The picture gets even dicier when one considers the practice of the kings of Israel. King David, the “man after God’s own heart,” had eight wives. God not only seemed to “permit” this activity, but in one instance at least, actually took responsibility for it. In 2 Samuel 12 when the prophet Nathan confronts David over his sin with Bathsheba, we read: “This is what the Lord God of Israel says: ‘I anointed you king over Israel, and I delivered you from the hand of Saul. I have given you your master’s house and your master’s wives into your bosom . . . and I gave you the house of Israel and Judah, and as if this wasn’t enough, I would have given you even more.”  David’s son, Solomon, however, went overboard, flouting a stipulation in Deuteronomy 17 that kings not accumulate “too many” wives. For the record, Solomon had 700 wives and 300 concubines.
How does one respond to this situation? The answer begins by seeing that God always points his creation back to the primacy and perfection of the original design. Next, you have to read every book to the end, and especially in its biblical context. And if you read the stories about the characters referenced above, you’ll quickly find that polygamy was an unmitigated sociological disaster that created heartbreak and sowed familial discord. By the time of the writing of Malachi, God’s desire was clear: covenantal monogamy was to be the norm.
Further, through the ministry of Jesus, we see God “reset the clock” so to speak to the original goodness of monogamous marital union – pointing forward to a new society and a new way.

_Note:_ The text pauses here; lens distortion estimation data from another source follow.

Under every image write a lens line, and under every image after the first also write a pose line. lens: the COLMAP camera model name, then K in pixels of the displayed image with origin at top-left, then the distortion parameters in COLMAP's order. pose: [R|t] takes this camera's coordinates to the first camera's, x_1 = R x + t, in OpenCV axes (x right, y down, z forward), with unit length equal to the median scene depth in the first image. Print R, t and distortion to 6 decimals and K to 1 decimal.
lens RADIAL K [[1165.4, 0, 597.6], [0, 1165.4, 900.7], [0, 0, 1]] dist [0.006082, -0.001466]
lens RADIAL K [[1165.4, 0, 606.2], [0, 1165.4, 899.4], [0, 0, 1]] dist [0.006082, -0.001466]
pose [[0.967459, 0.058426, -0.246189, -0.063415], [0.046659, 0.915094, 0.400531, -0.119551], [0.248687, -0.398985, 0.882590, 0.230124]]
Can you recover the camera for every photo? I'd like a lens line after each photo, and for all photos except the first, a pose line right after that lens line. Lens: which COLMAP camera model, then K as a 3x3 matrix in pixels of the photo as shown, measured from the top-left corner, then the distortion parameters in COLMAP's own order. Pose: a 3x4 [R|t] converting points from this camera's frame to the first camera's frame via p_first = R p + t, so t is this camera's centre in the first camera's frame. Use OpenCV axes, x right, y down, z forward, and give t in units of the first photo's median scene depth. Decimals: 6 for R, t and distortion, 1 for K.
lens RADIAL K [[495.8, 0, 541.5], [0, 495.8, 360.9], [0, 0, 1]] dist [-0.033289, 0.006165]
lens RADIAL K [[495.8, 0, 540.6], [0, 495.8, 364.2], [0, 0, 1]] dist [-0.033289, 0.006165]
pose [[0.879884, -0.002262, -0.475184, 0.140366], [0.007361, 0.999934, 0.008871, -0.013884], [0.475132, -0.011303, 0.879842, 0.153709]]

He also enacted new provisions to protect women and raise their standing in society. Jesus showed a world that had distorted the meaning of marriage back to the beauty of “the man being joined to his wife, and two will become one flesh.”  The nouns Jesus used are singular here, folks.  He showed that there is a way to go back to our “origin story” in the Garden – where one husband is joined to one wife – a relationship Saint Augustine once called, “the basic bond of society.”